# Text Analysis of Subreddits - Collaborative Project

The purpose of this project is to analyse the differences and similarities between different subreddits existing around a common topic. At first, we will collect Reddit data, analyse TF-IDF scores, and attempt to classify the subreddits using k-means and Naive Bayes algorithms. Then, we will introduce networks to visualise connections between threaded comments and users.

In [None]:
# Setup autoreload
%load_ext autoreload
%autoreload 2

# Create README.md 
# pip3 install nbconvert
# jupyter nbconvert --execute --to markdown RedditTextAnalysis.ipynb
# then rename to README.md

## I/ Collecting Reddit Data

In [None]:
# Import necessary modules
import os
import pickle
import json
import pandas as pd
from models.reddit_scraper_monthly import RedditScraper_monthly
from config.settings import USER_AGENT
from utils.analysis import *
from datetime import datetime

In [None]:
subs_of_interest = ['islam', 'Christianity', 'atheism', 'Buddhism']

------

### Code for extracting monthly posts

In [None]:
# Define months in 2024 up to the current month
start_dates = [datetime(2024, month, 1) for month in range(1, 12)]
end_dates = [datetime(2024, month + 1, 1) if month < 12 else datetime(2024, 12, 31) for month in range(1, 12)]

scraper = RedditScraper_monthly(USER_AGENT)

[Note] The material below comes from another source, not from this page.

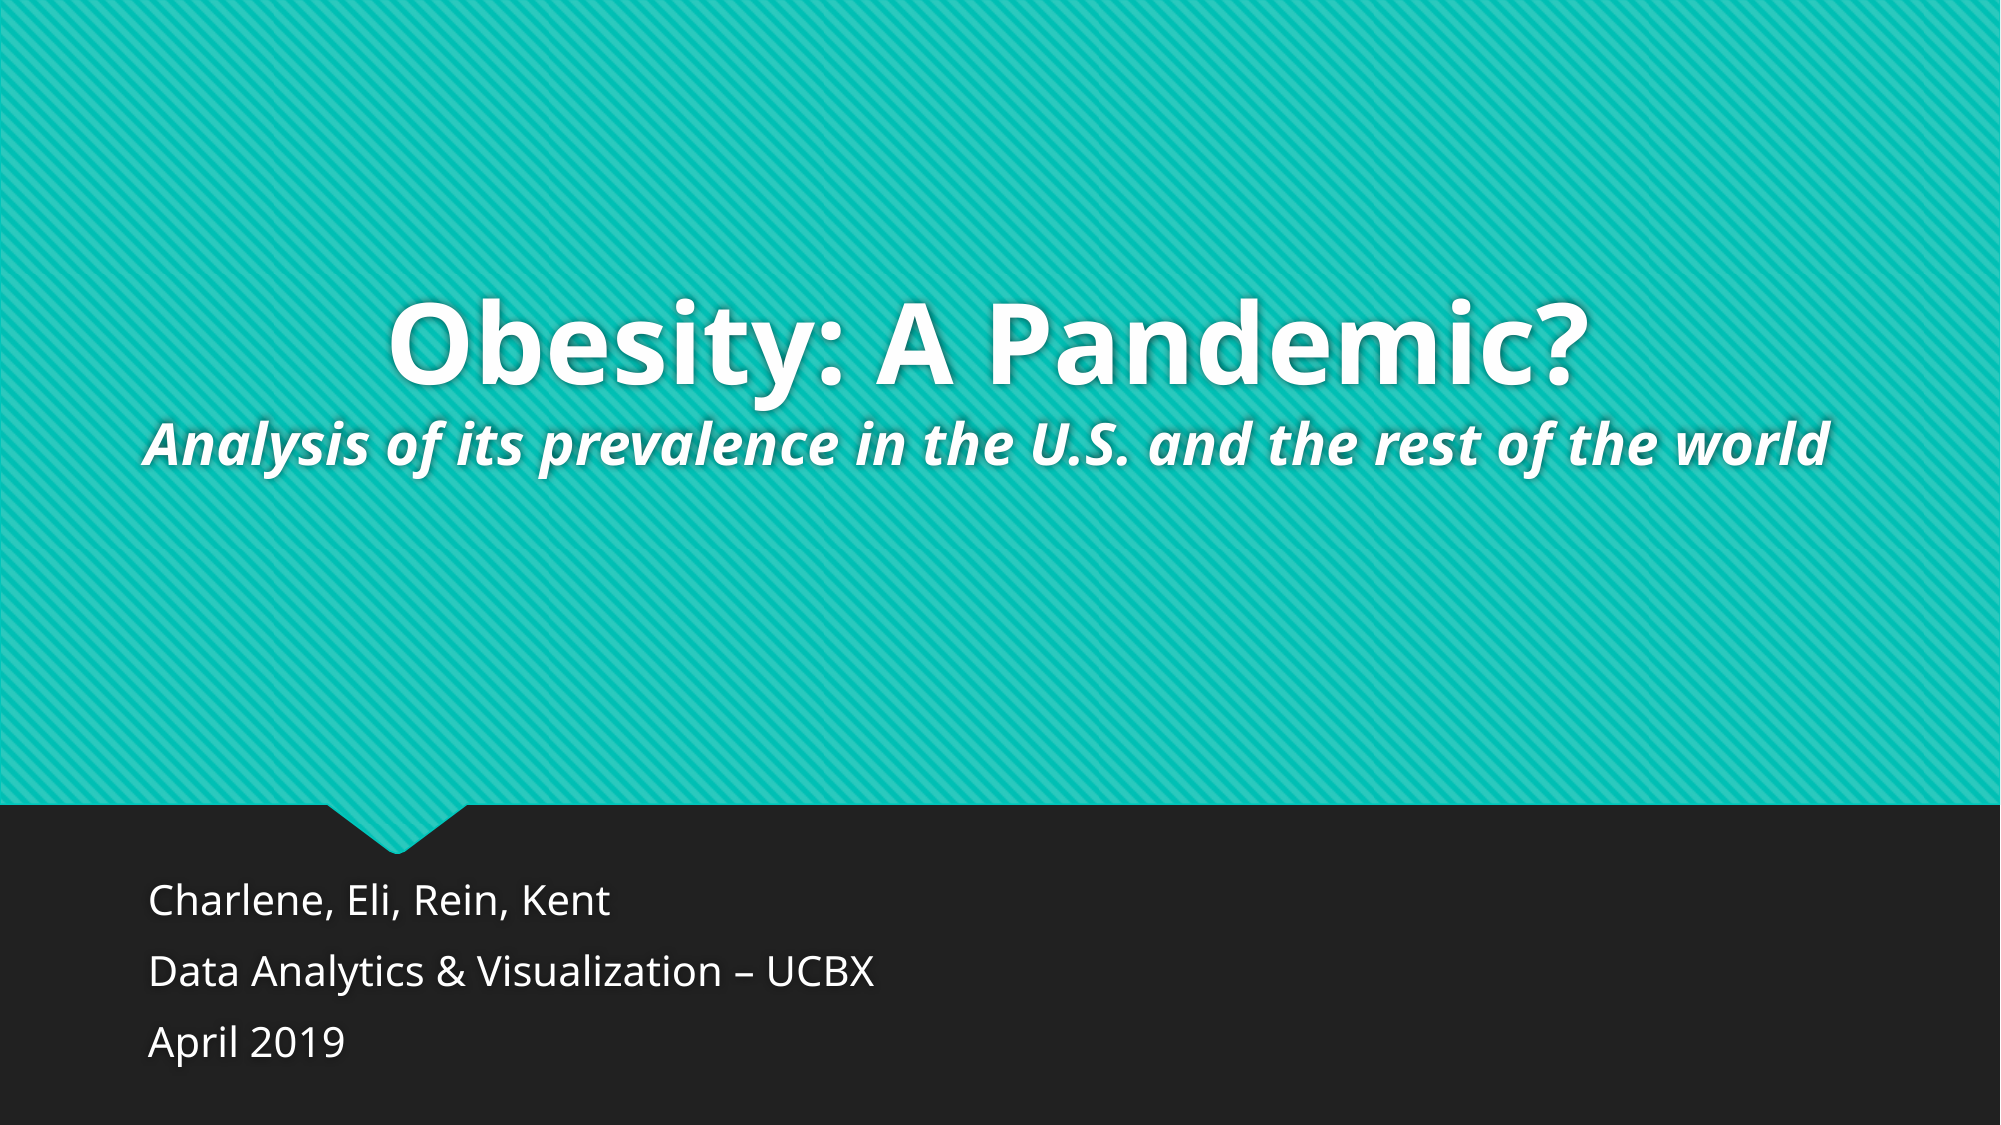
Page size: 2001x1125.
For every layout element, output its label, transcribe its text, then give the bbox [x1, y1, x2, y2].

subtitle Charlene, Eli, Rein, Kent Data Analytics & Visualization – UCBX April 2019 [132, 866, 1868, 938]
title Obesity: A Pandemic? Analysis of its prevalence in the U.S. and the rest of the world [121, 290, 1856, 485]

# Dictionary to store posts for each subreddit across all months
all_posts = {sub: [] for sub in subs_of_interest}

# Loop through each month to collect posts
for sub in subs_of_interest:
    for start, end in zip(start_dates, end_dates):
        month_name = start.strftime("%B")
        print(f"Scraping {sub} for {month_name} 2024...")
        
        # Scrape posts for the specific month
        posts = scraper.get_subreddit_posts(sub, limit=100, cache=True, after=start, before=end)
        
        # Append the monthly posts to the subreddit-specific list
        all_posts[sub].extend(posts)

In [None]:
# Turning all 40 JSOns into four dataframes 
# Directory where JSON files are stored
cache_dir = 'cache'

# Dictionary to store DataFrames
dataframes = {}

# Loop through each subreddit to combine JSON files into one DataFrame
for sub in subs_of_interest:
    json_files = [f for f in os.listdir(cache_dir) if f.startswith(sub) and f.endswith('.json')]
    
    # List to collect individual DataFrames for each month
    monthly_data = []
    
    for json_file in json_files:
        with open(os.path.join(cache_dir, json_file), 'r') as f:
            data = json.load(f)
            df = pd.DataFrame(data)
            monthly_data.append(df)
    
    # Concatenate all monthly data into a single DataFrame for the subreddit
    dataframes[sub] = pd.concat(monthly_data, ignore_index=True)

# Clean up by removing variables that aren’t needed
del cache_dir, subs_of_interest, sub, json_files, monthly_data, json_file, f, data, df


In [None]:
# Extract each topic's DataFrame from the dataframes dictionary for a better overview
df_islam = dataframes['islam']
df_christianity = dataframes['Christianity']
df_atheism = dataframes['atheism']
df_buddhism = dataframes['Buddhism']

# Note that for the rest of the code to work these dataframes need to be saved as "df_something" (i.e., start with df_)

In [None]:
# Perform TFIDF analysis on aggregated posts for each subreddit
for sub, posts in all_posts.items():
    print(f"\nConducting TFIDF analysis on all posts for {sub} in 2024...")

    # Create a DataFrame for the aggregated posts
    posts_df = create_posts_dataframe(posts)
    
    # Conduct TFIDF analysis
    tfidf_results = tfidf_analyze_subreddit(posts)
    tf_idf_scores = get_mean_tfidf(
        tfidf_matrix=tfidf_results['tfidf_matrix'],
        feature_names=tfidf_results['feature_names'],
        return_df=True
    )
    
    # Get top 10 terms for each subreddit
    top_terms = get_top_terms(tf_idf_scores, n_terms=10)
    print(f"The top 10 terms for {sub} in 2024 are:\n", "\n".join(top_terms), sep="")
    display(tf_idf_scores.head().style.format("{:.3f}"))

In [None]:
# Create a 'datetime' column for each DataFrame that ends in '_df' (increases reusability)
for name, df in list(globals().items()):
    if name.startswith('df_') and isinstance(df, pd.DataFrame):
        df['datetime'] = pd.to_datetime(df['created_utc'], unit='s')